The VQC is a special variant of the NeuralNetworkClassifier with a CircuitQNN. It applies a parity mapping (or extensions to multiple classes) to map from the bitstring to the classification, which results in a probability vector, which is interpreted as a one-hot encoded result.
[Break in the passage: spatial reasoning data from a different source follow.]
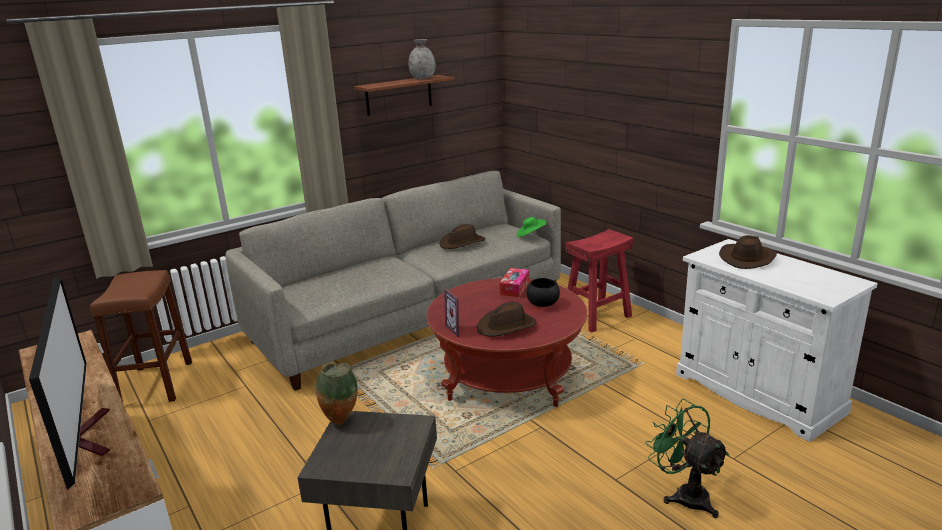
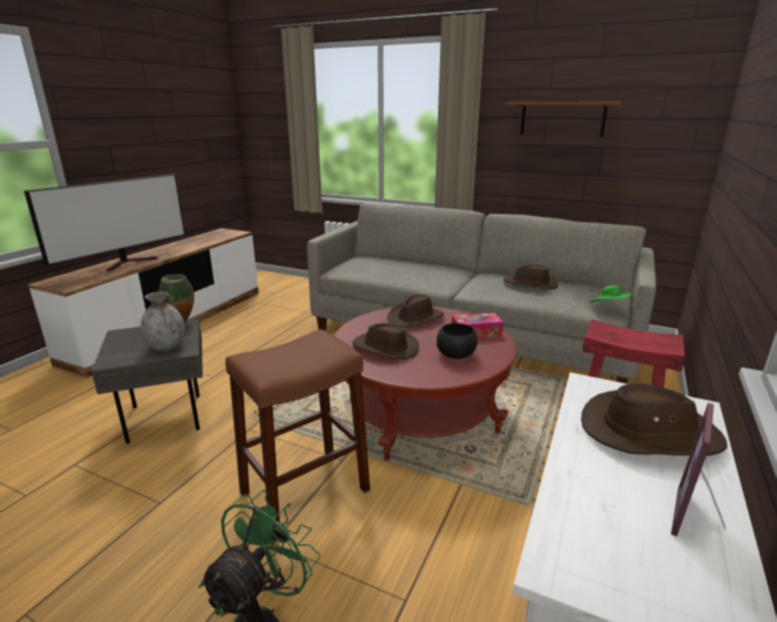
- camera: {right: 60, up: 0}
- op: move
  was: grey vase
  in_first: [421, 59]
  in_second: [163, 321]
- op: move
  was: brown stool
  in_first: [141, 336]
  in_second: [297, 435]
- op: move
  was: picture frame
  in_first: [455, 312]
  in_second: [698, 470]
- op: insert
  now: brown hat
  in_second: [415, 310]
By default, it applies this the CrossEntropyLoss function that expects labels given in one-hot encoded format and will return predictions in that format too.

In [None]:
vqc = VQC(
    feature_map=feature_map,
    ansatz=ansatz,
    loss="cross_entropy",
    optimizer=COBYLA(),
    quantum_instance=quantum_instance,
    callback=callback_graph,
)

Since VQC takes Target variable in one hot encoded form, Let's convert our target variable into one hot encoded form

In [None]:
Y_one_hot=[]
for i in Y_train:
    if i==1:
        Y_one_hot.append([0,1])
    else:
        Y_one_hot.append([1,0])
Y_one_hot=np.array(Y_one_hot)

In [None]:
objective_func_vals = []
plt.rcParams["figure.figsize"] = (12, 6)

# fit classifier to data
vqc.fit(X_train[0:50], Y_one_hot[0:50])

# return to default figsize
plt.rcParams["figure.figsize"] = (6, 4)

# score classifier
vqc.score(X_train[0:50], Y_one_hot[0:50])

In [None]:
# evaluate data points
y_predict = vqc.predict(X_test)

In [None]:
y_pred=[]
for i in y_predict:
    if any(i==[1,0]):
        y_pred.append(0)
    else:
        y_pred.append(1)
         

In [None]:
print(classification_report(y_pred,Y_test))